• EXERCISE: Using the data that follows, output only the lines from the line with "biztonsággal és a" up to and including the line with "Bei der Verarbeitung", exactly, leaving pictures aside.

• EXERCISE INPUTS:
═══

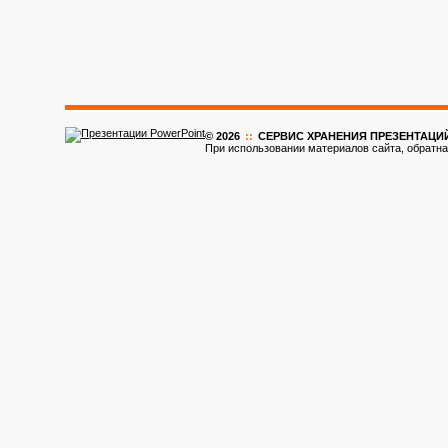
© 2026
::
CЕРВИС ХРАНЕНИЯ ПРЕЗЕНТАЦИ
При использовании материалов сайта, обратна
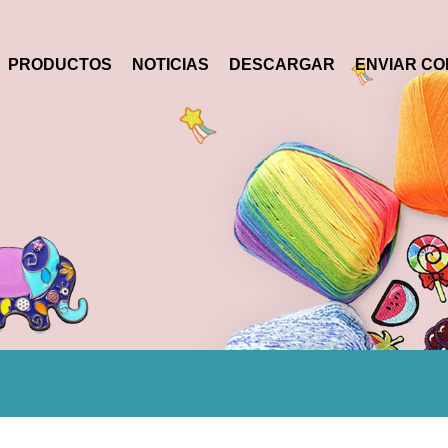
PRODUCTOS
NOTICIAS
DESCARGAR
ENVIAR CO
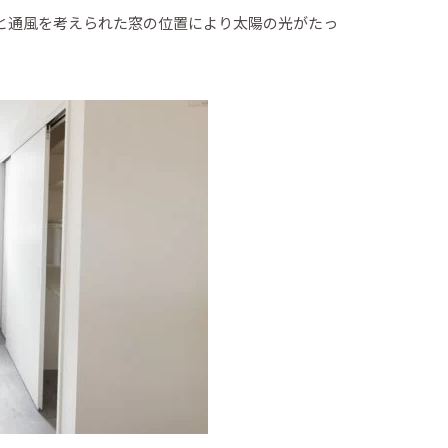
と通風を考えられた窓の位置により太陽の光がたっ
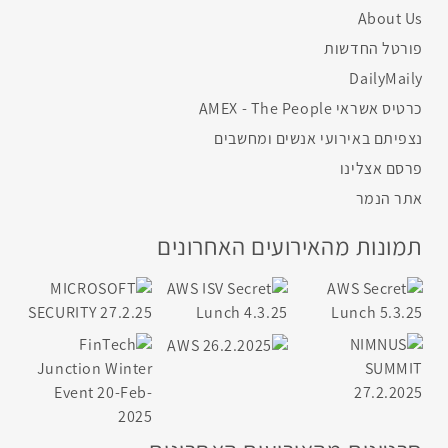
About Us
פורטל החדשות
DailyMaily
כרטיס אשראי AMEX - The People
נצפיתם באירועי אנשים ומחשבים
פרסם אצלינו
אתר הנמר
תמונות מהאירועים האחרונים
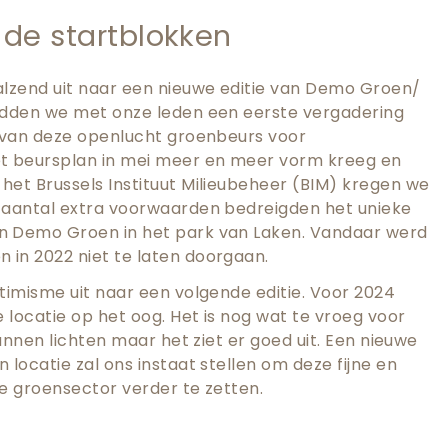
de startblokken
alzend uit naar een nieuwe editie van Demo Groen/
adden we met onze leden een eerste vergadering
g van deze openlucht groenbeurs voor
t beursplan in mei meer en meer vorm kreeg en
et Brussels Instituut Milieubeheer (BIM) kregen we
 aantal extra voorwaarden bedreigden het unieke
n Demo Groen in het park van Laken. Vandaar werd
in 2022 niet te laten doorgaan.
timisme uit naar een volgende editie. Voor 2024
 locatie op het oog. Het is nog wat te vroeg voor
kunnen lichten maar het ziet er goed uit. Een nieuwe
locatie zal ons instaat stellen om deze fijne en
e groensector verder te zetten.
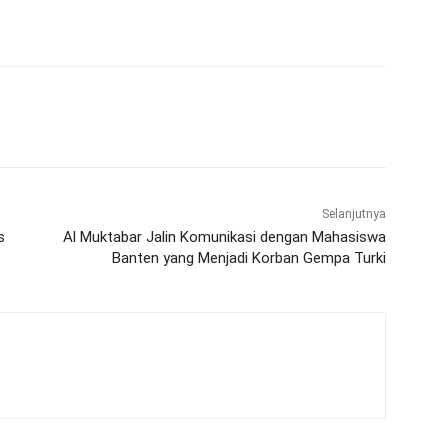
WhatsApp
Telegram
Selanjutnya
s
Al Muktabar Jalin Komunikasi dengan Mahasiswa
Banten yang Menjadi Korban Gempa Turki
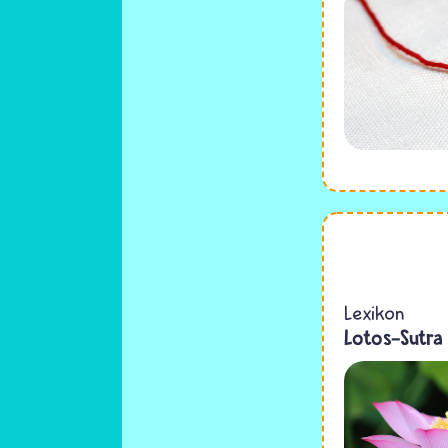
Lexikon
Lotos-Sutra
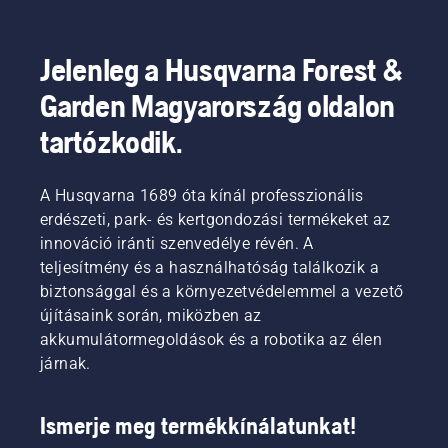
és
robotfűnyírók
rögzítésekor.
nyomtassa
A szíjat
ki a
feszítő
Jelenleg a Husqvarna Forest &
kézikönyvet,
rugó
mielőtt
Garden Magyarország oldalon
eltörhet,
le- vagy
és
felszerelné
tartózkodik.
komoly
a fülkét.
sérülést
okozhat.
A Husqvarna 1689 óta kínál professzionális
erdészeti, park- és kertgondozási termékeket az
innováció iránti szenvedélye révén. A
teljesítmény és a használhatóság találkozik a
biztonsággal és a környezetvédelemmel a vezető
újításaink során, miközben az
akkumulátormegoldások és a robotika az élen
járnak.
Ismerje meg termékkínálatunkat!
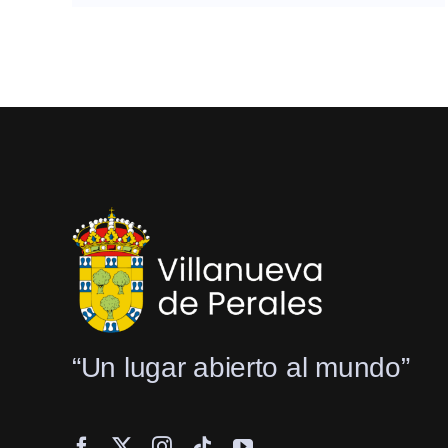
“Un lugar abierto al mundo”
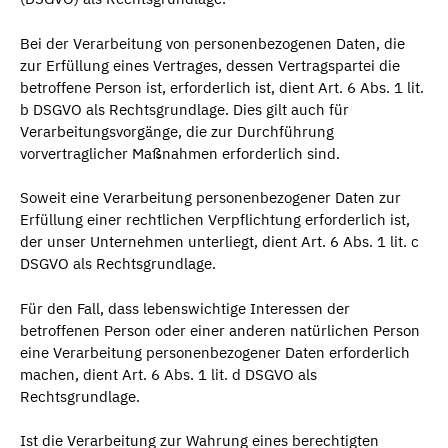
Bei der Verarbeitung von personenbezogenen Daten, die
zur Erfüllung eines Vertrages, dessen Vertragspartei die
betroffene Person ist, erforderlich ist, dient Art. 6 Abs. 1 lit.
b DSGVO als Rechtsgrundlage. Dies gilt auch für
Verarbeitungsvorgänge, die zur Durchführung
vorvertraglicher Maßnahmen erforderlich sind.
Soweit eine Verarbeitung personenbezogener Daten zur
Erfüllung einer rechtlichen Verpflichtung erforderlich ist,
der unser Unternehmen unterliegt, dient Art. 6 Abs. 1 lit. c
DSGVO als Rechtsgrundlage.
Für den Fall, dass lebenswichtige Interessen der
betroffenen Person oder einer anderen natürlichen Person
eine Verarbeitung personenbezogener Daten erforderlich
machen, dient Art. 6 Abs. 1 lit. d DSGVO als
Rechtsgrundlage.
Ist die Verarbeitung zur Wahrung eines berechtigten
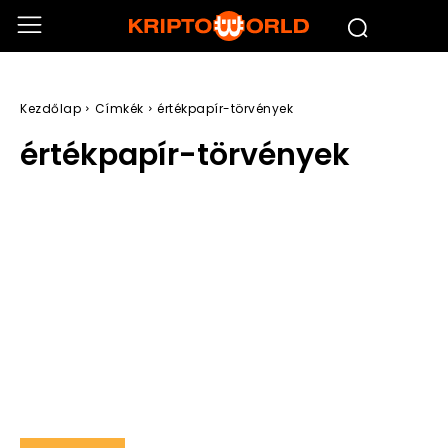
Kezdőlap
Címkék
értékpapír-törvények
értékpapír-törvények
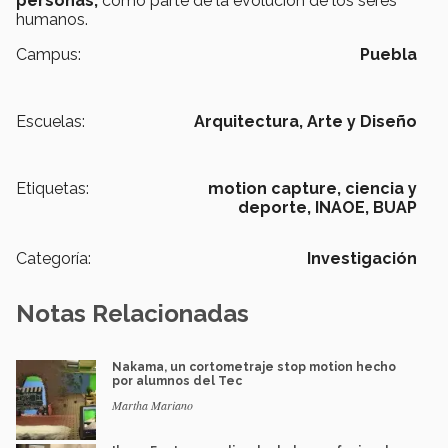
personas,
como parte de la evolución de los seres
humanos.
Campus:
Puebla
Escuelas:
Arquitectura, Arte y Diseño
Etiquetas:
motion capture,
ciencia y
deporte,
INAOE,
BUAP
Categoría:
Investigación
Notas Relacionadas
Nakama, un cortometraje stop motion hecho
por alumnos del Tec
Martha Mariano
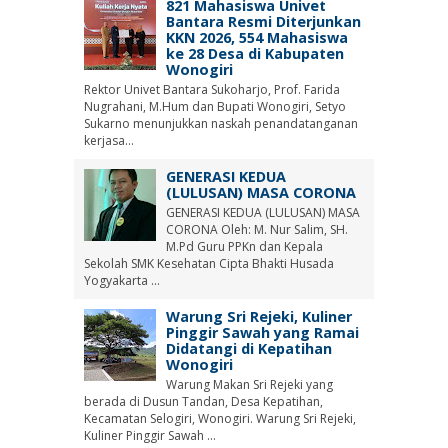
821 Mahasiswa Univet
Bantara Resmi Diterjunkan
KKN 2026, 554 Mahasiswa
ke 28 Desa di Kabupaten
Wonogiri
Rektor Univet Bantara Sukoharjo, Prof. Farida
Nugrahani, M.Hum dan Bupati Wonogiri, Setyo
Sukarno menunjukkan naskah penandatanganan
kerjasa...
GENERASI KEDUA
(LULUSAN) MASA CORONA
GENERASI KEDUA (LULUSAN) MASA
CORONA Oleh: M. Nur Salim, SH.
M.Pd Guru PPKn dan Kepala
Sekolah SMK Kesehatan Cipta Bhakti Husada
Yogyakarta ...
Warung Sri Rejeki, Kuliner
Pinggir Sawah yang Ramai
Didatangi di Kepatihan
Wonogiri
Warung Makan Sri Rejeki yang
berada di Dusun Tandan, Desa Kepatihan,
Kecamatan Selogiri, Wonogiri. Warung Sri Rejeki,
Kuliner Pinggir Sawah ...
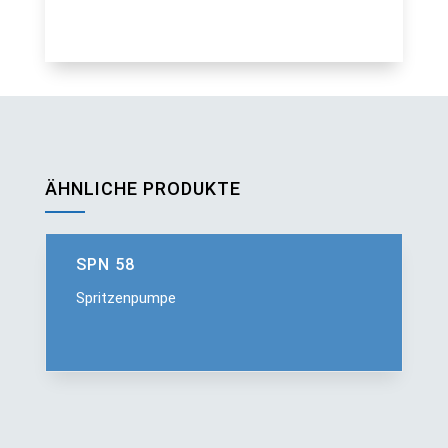
ÄHNLICHE PRODUKTE
SPN 58
Spritzenpumpe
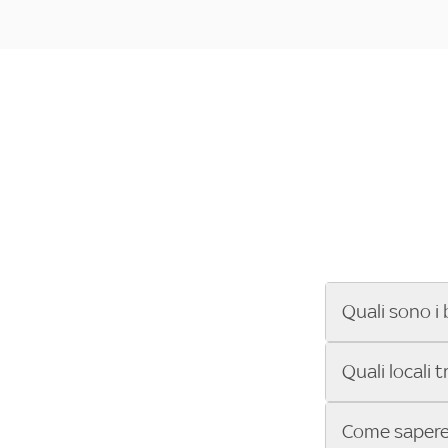
Quali sono i 
Se cerchi un ba
Quali locali 
ENILIVE, la Se
Conference Lea
Vuoi sapere qu
Come sapere 
Sky Bar ti aiut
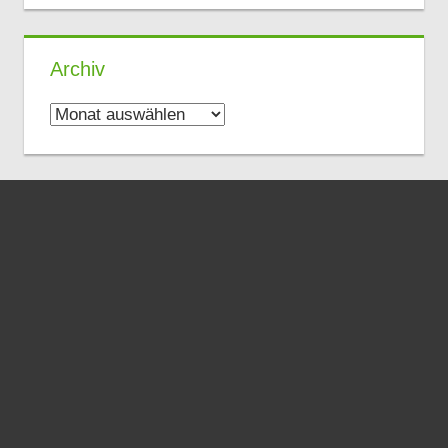
Archiv
Archiv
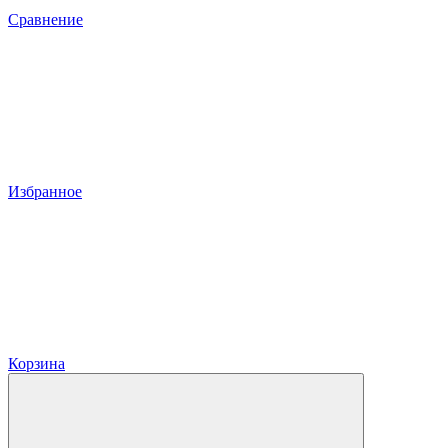
Сравнение
Избранное
Корзина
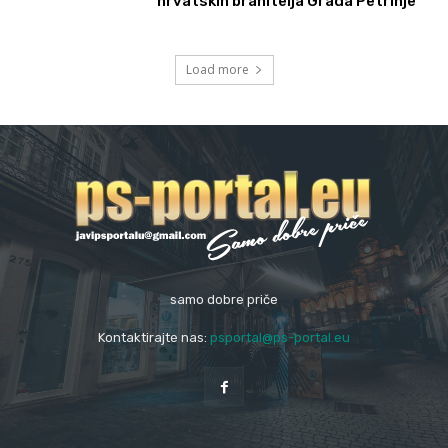
hrvatskih branitelja Grada Petrinje
Load more
samo dobre priče
Kontaktirajte nas:
psportal@ps-portal.eu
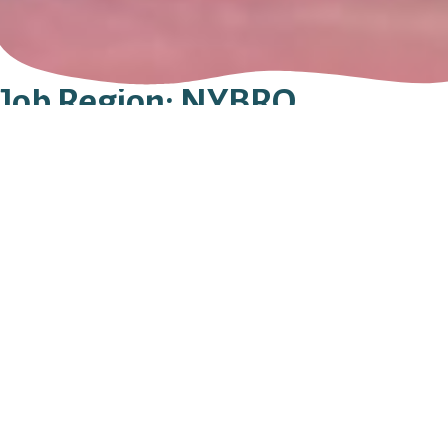
Job Region:
NYBRO
Nybro Begravningsbyrå AB
GRÖNVÄGEN 4
382 40
NYBRO
0481 - 145 48
Sök efter:
Stay in Touch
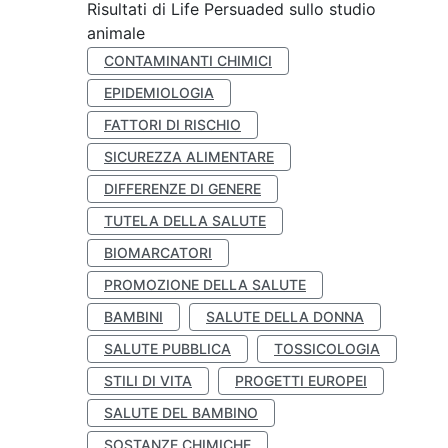
Risultati di Life Persuaded sullo studio
animale
CONTAMINANTI CHIMICI
EPIDEMIOLOGIA
FATTORI DI RISCHIO
SICUREZZA ALIMENTARE
DIFFERENZE DI GENERE
TUTELA DELLA SALUTE
BIOMARCATORI
PROMOZIONE DELLA SALUTE
BAMBINI
SALUTE DELLA DONNA
SALUTE PUBBLICA
TOSSICOLOGIA
STILI DI VITA
PROGETTI EUROPEI
SALUTE DEL BAMBINO
SOSTANZE CHIMICHE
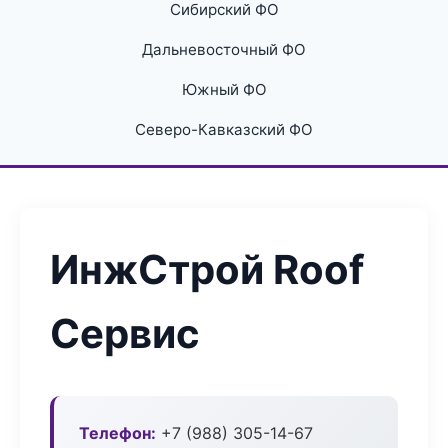
Сибирский ФО
Дальневосточный ФО
Южный ФО
Северо-Кавказский ФО
ИнжСтрой Roof
Сервис
Телефон:
+7 (988) 305-14-67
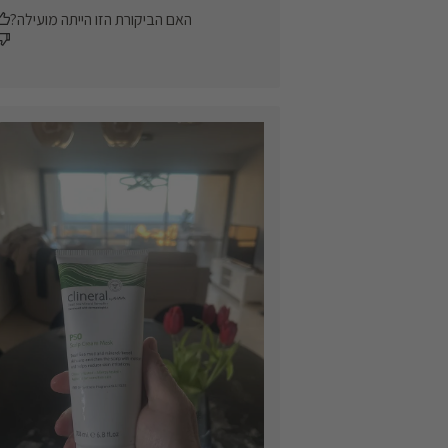
האם הביקורת הזו הייתה מועילה?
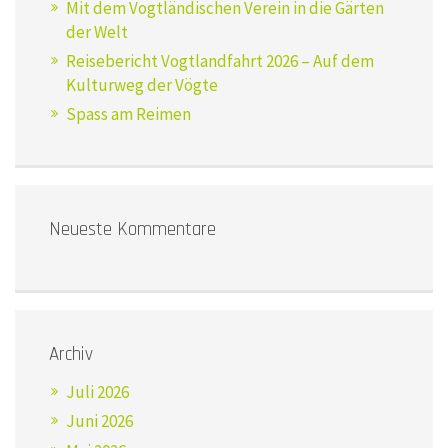
Mit dem Vogtländischen Verein in die Gärten
der Welt
Reisebericht Vogtlandfahrt 2026 – Auf dem
Kulturweg der Vögte
Spass am Reimen
Neueste Kommentare
Archiv
Juli 2026
Juni 2026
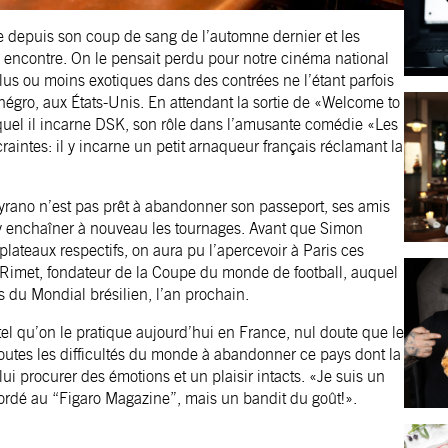
ce depuis son coup de sang de l’automne dernier et les
ncontre. On le pensait perdu pour notre cinéma national
lus ou moins exotiques dans des contrées ne l’étant parfois
gro, aux États-Unis. En attendant la sortie de «Welcome to
equel il incarne DSK, son rôle dans l’amusante comédie «Les
craintes: il y incarne un petit arnaqueur français réclamant la
yrano n’est pas prêt à abandonner son passeport, ses amis
a y enchaîner à nouveau les tournages. Avant que Simon
plateaux respectifs, on aura pu l’apercevoir à Paris ces
 Rimet, fondateur de la Coupe du monde de football, auquel
s du Mondial brésilien, l’an prochain.
tel qu’on le pratique aujourd’hui en France, nul doute que le
outes les difficultés du monde à abandonner ce pays dont la
ui procurer des émotions et un plaisir intacts. «Je suis un
ccordé au “Figaro Magazine”, mais un bandit du goût!».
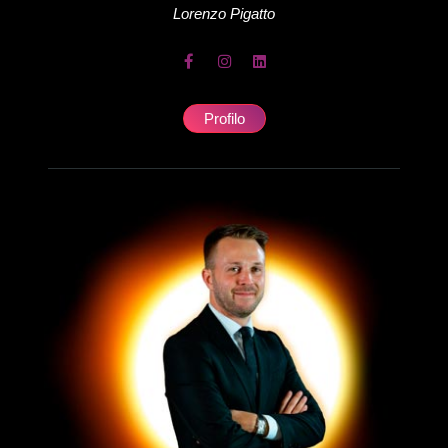
Lorenzo
Pigatto
Profilo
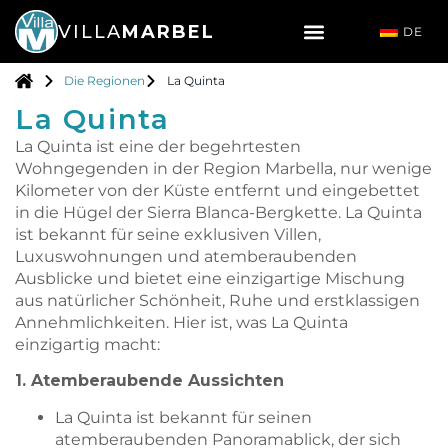
VILLA
MARBEL
DE
Die Regionen
La Quinta
La Quinta
La Quinta ist eine der begehrtesten
Wohngegenden in der Region Marbella, nur wenige
Kilometer von der Küste entfernt und eingebettet
in die Hügel der Sierra Blanca-Bergkette. La Quinta
ist bekannt für seine exklusiven Villen,
Luxuswohnungen und atemberaubenden
Ausblicke und bietet eine einzigartige Mischung
aus natürlicher Schönheit, Ruhe und erstklassigen
Annehmlichkeiten. Hier ist, was La Quinta
einzigartig macht:
1. Atemberaubende Aussichten
La Quinta ist bekannt für seinen
atemberaubenden Panoramablick, der sich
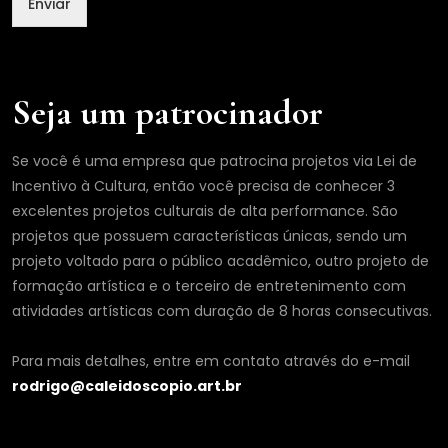
Enviar
m
a
i
l
Seja um patrocinador
Se você é uma empresa que patrocina projetos via Lei de
Incentivo à Cultura, então você precisa de conhecer 3
excelentes projetos culturais de alta performance. São
projetos que possuem características únicas, sendo um
projeto voltado para o público acadêmico, outro projeto de
formação artística e o terceiro de entretenimento com
atividades artísticas com duração de 8 horas consecutivas.
Para mais detalhes, entre em contato através do e-mail
rodrigo@caleidoscopio.art.br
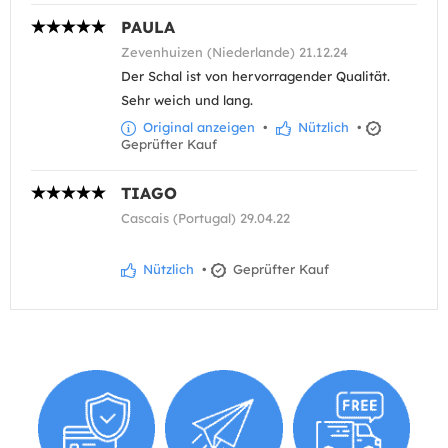
PAULA
Zevenhuizen (Niederlande) 21.12.24
Der Schal ist von hervorragender Qualität.
Sehr weich und lang.
Original anzeigen
•
Nützlich
•
Geprüfter Kauf
TIAGO
Cascais (Portugal) 29.04.22
Nützlich
•
Geprüfter Kauf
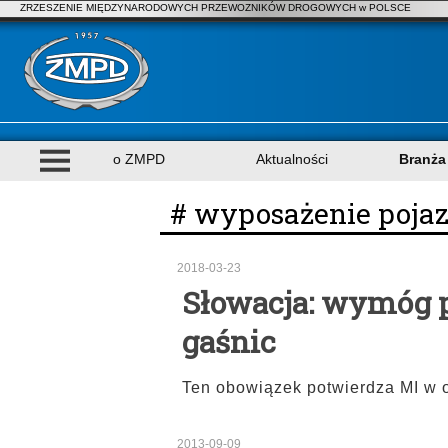
ZRZESZENIE MIĘDZYNARODOWYCH PRZEWOZNIKÓW DROGOWYCH w POLSCE
o ZMPD
Aktualności
Branża
# wyposażenie poja
2018-03-23
Słowacja: wymóg 
gaśnic
Ten obowiązek potwierdza MI w 
2013-09-09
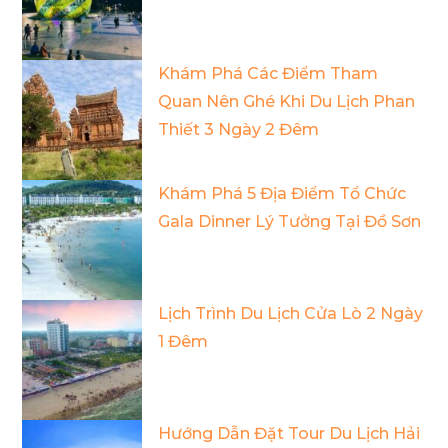
Khám Phá Các Điểm Tham
Quan Nên Ghé Khi Du Lịch Phan
Thiết 3 Ngày 2 Đêm
Khám Phá 5 Địa Điểm Tổ Chức
Gala Dinner Lý Tưởng Tại Đồ Sơn
Lịch Trình Du Lịch Cửa Lò 2 Ngày
1 Đêm
Hướng Dẫn Đặt Tour Du Lịch Hải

═══

• SOLUTION TO THE PROBLEM:
biztonsággal és a környezetvédelemmel a vezető
újításaink során, miközben az
akkumulátormegoldások és a robotika az élen
járnak.
Ismerje meg termékkínálatunkat!
“Un lugar abierto al mundo”
Bei der Verarbeitung von personenbezogenen Daten, die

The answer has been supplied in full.